■ PAGE EXTRACT
API_KEY = "YOUR_TOKEN"

In [2]:
dataset = load_dataset("eriktks/conll2003")

Let's look at the information about the dataset. We have three splits: 'train', 'validation', 'test'.

`dataset.keys()` - to see what splits we have.


In [3]:
print(dataset)

DatasetDict({
    train: Dataset({
        features: ['id', 'tokens', 'pos_tags', 'chunk_tags', 'ner_tags'],
        num_rows: 14041
    })
    validation: Dataset({
        features: ['id', 'tokens', 'pos_tags', 'chunk_tags', 'ner_tags'],
        num_rows: 3250
    })
    test: Dataset({
        features: ['id', 'tokens', 'pos_tags', 'chunk_tags', 'ner_tags'],
        num_rows: 3453
    })
})


Let's look at the first example in our dataset:

In [39]:
pprint(dataset["test"][0])

■ REQUEST
Set down everything in the notebook excerpt from "Let's look at the information" down to "print(dataset)", word for word. Base your work on the notebook excerpt alone.

■ MATERIAL SHOWN
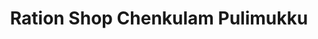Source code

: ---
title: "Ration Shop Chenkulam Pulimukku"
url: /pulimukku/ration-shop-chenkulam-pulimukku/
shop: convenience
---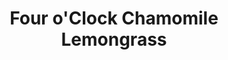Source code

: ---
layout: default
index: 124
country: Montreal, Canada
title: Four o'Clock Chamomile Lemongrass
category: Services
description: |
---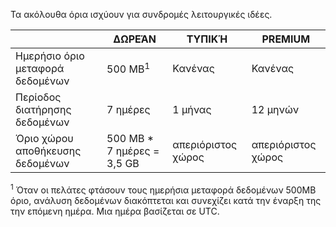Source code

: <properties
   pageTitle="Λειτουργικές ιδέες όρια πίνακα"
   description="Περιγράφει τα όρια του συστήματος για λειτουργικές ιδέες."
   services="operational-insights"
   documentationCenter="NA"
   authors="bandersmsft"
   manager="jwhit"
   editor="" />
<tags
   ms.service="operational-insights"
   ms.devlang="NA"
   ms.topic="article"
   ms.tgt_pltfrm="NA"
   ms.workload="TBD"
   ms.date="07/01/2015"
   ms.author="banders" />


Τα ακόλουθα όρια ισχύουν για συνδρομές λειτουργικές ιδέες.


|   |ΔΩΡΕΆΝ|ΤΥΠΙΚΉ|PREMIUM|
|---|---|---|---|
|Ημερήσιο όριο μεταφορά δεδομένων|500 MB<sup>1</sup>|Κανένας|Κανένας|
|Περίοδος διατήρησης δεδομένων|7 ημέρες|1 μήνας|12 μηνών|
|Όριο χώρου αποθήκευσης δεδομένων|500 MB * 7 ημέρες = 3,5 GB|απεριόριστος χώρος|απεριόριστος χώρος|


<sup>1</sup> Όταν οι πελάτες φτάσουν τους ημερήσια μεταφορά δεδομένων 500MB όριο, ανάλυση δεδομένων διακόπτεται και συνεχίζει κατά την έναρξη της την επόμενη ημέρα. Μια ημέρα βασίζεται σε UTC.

■ OUTPUT BELOW
Let's look at the information about the dataset. We have three splits: 'train', 'validation', 'test'.

`dataset.keys()` - to see what splits we have.


In [3]:
print(dataset)